Lasciato finalmente il sovrappasso, aumentai di poco la velocità. Mi fermai a una tavola calda non lontano dall’aeroporto per comprare una frittella di mele e una ciambella, anche se la frittella era già finita prima che risalissi in macchina. Ho un metabolismo molto alto. Succede quando si conduce una vita equilibrata.
Quando arrivai al lavoro aveva smesso di piovere. Il sole era tornato a brillare e il vapore si sollevava dall’asfalto. Entrai nell’atrio, esibii il mio tesserino e andai di sopra.
Deb era già lì ad aspettarmi.
Quella mattina non sembrava di buon umore. Non che lo sembri molto di frequente. Dopotutto è una poliziotta e, come la maggior parte dei suoi colleghi, proprio non ci riesce. Troppo tempo in servizio a cercare di non mostrare umanità. Non riescono più a togliersi quell’espressione dalla faccia.
«Deb», dissi, appoggiando sulla scrivania il dolce nel sacchettino bianco.

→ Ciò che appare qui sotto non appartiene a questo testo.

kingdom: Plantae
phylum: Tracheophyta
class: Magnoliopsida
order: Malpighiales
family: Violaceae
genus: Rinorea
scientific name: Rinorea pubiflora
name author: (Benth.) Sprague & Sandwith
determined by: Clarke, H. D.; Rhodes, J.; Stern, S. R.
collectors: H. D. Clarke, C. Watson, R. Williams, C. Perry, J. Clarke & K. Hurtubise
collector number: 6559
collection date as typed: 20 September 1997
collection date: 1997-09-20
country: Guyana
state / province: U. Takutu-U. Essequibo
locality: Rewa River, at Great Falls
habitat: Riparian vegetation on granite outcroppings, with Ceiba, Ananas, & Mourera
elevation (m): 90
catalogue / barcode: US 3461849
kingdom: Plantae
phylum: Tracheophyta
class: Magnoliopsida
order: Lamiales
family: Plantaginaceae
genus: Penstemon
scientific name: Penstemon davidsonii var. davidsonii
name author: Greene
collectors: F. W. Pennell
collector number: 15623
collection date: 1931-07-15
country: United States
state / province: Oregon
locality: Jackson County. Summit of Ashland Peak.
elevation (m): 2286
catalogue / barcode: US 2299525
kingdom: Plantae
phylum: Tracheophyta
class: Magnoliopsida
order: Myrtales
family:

«Dov’eri ieri notte?» mi chiese, in tono amaro, come avevo previsto. Presto quell’espressione accigliata sarebbe divenuta permanente, guastando un viso splendido: profondi occhi blu, vividi di intelligenza, un nasino all’insù con una spruzzata di lentiggini, una cornice di capelli neri. Bei lineamenti, ricoperti da tre chili di make-up da quattro soldi.
La guardai con affetto. Arrivava chiaramente dal lavoro: oggi indossava un reggiseno di pizzo, short rosa shocking di spandex e scarpe dorate a tacco alto. «Lascia perdere. Dov’eri tu, piuttosto?»